A economia ecológica é um campo de estudos transdisciplinar estabelecido em data recente, que observa a economia como um subsistema de um ecossistema físico global e finito. Os economistas ecológicos questionam a sustentabilidade da economia devido aos impactos ambientais e a suas demandas energéticas e materiais, e igualmente devido ao crescimento democrático. As pretensões de atribuir valores monetários aos serviços e às perdas ambientais, e as iniciativas no sentido de corrigir a contabilidade macroeconomia, fazem parte da economia ecológica.

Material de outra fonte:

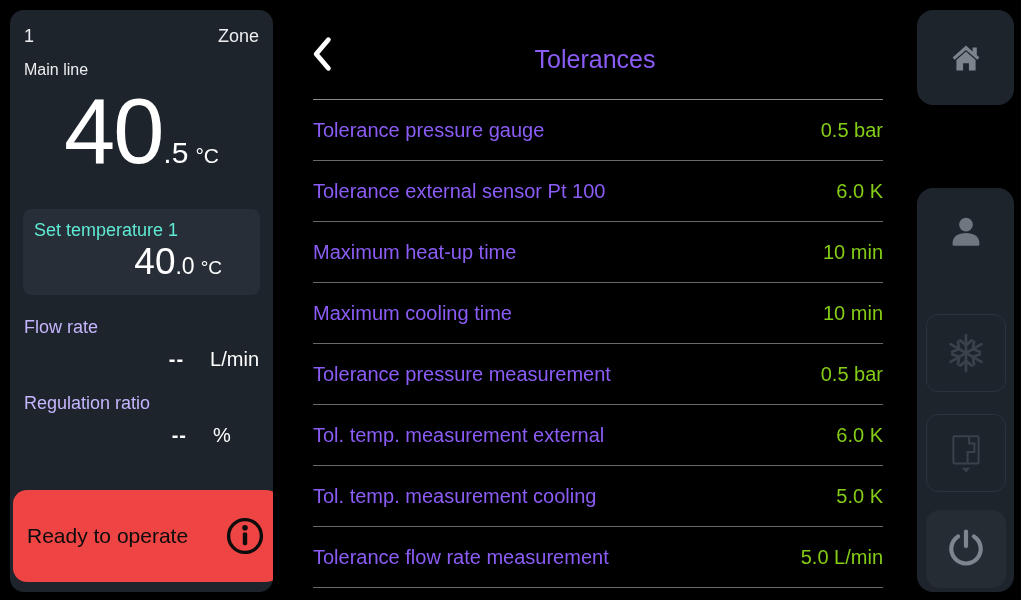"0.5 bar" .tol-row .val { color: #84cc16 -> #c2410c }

Todavia, sua contribuição e eixo principal é, mais precisamente, o desenvolvimento de indicadores e referencias físicas de (in)sustentabilidade, examinando a economia nos termos de um “metabolismo social”. (ALIER, 2007, p. 45).

Tanto a ecologia política como a economia ecológica dialoga com a concepção de integralidade de Gramsci, pois “[...] toda a obra de Gramsci tem a marca de uma visão integral do mundo, quando se observa como são abordadas de forma articulada e interdisciplinar as múltiplas dimensões humanas e as atividades sociais, inclusive suas potencialidades” (SEMERARO, 2019, p. 360). Não é possível separar economia, política e ecologia. Gramsci defende um sistema agrário e industrial que esteja ao serviço da população, “[...] um desenho compreensivo de racionalização integral” (Ibidem).

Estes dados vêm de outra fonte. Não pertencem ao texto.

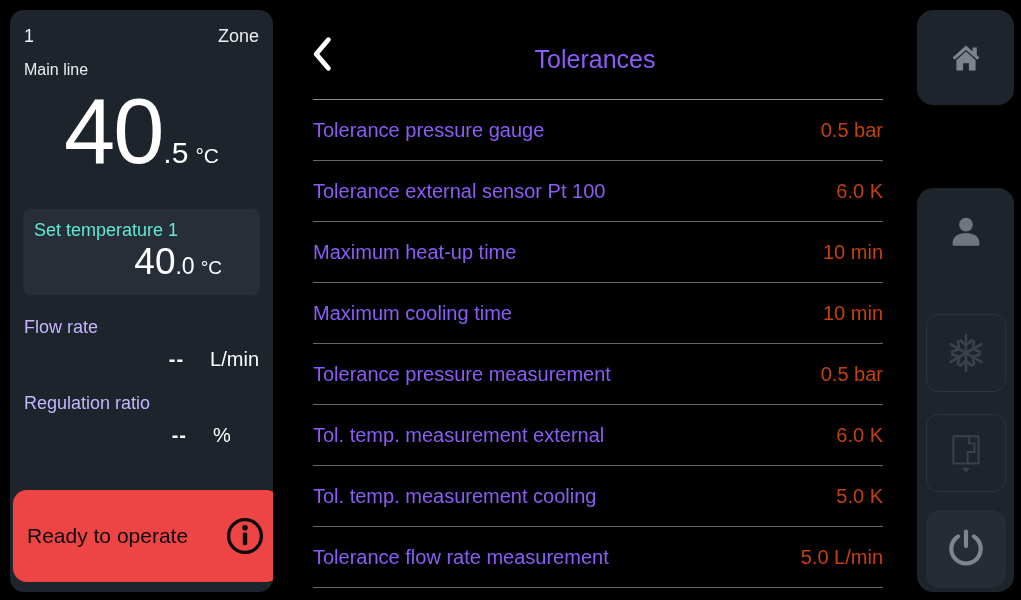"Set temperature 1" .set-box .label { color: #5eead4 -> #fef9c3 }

A visão de uma economia que leva em conta o meio biofísico no qual está inserida, e uma ecologia que incorpora a análise de conflitos socioambientais promovidos por estados, empresas, transnacionais, dando-lhe capacidade de formular novas políticas ambientais é um passo à frente na ruptura da visão fragmentada, limitada e compartimentalizada que o capitalismo promove e, que apenas beneficia os grupos dominantes “anacrônicos”.

Marx e Gramsci partem do protagonismo das classes desapropriadas e desenvolvem a concepção de mundo em torno de uma práxis “integral” ao estabelecer uma relação histórica, inseparável e dialética entre estrutura e superestrutura, objeto e sujeito, ação e pensamento, política e filosofia, matéria e espírito, ambiente e educação, intelectual e massa, razão e paixão, ciência e arte, indivíduo e sociedade, ser humano e natureza, trabalho e socialização, no intuito de desenvolver todas as componentes e potencialidades humanas e sociais. (SEMERARO, 2019, p. 358-359).

Em plena crise orgânica, a proposta da Filosofia da Práxis e a luta por hegemonia, que Gramsci defende, vem a calhar, colocando no horizonte a necessidade de um embate no plano da “grande política”, ou seja, a necessidade de construir um novo Estado, radicalmente democrático e integrador, que subverta a dinâmica capitalista de “dominantes e dominados”. Desde esta visão não é possível a conciliação. É disputa por hegemonia, que faça da visão de mundo e capacidade de operar do agronegócio capitalista algo residual na sociedade. Até que ponto, os grupos subalternos que se encontram no Araguaia resistindo à absorção do capitalismo agrário terão esse potencial, é a questão.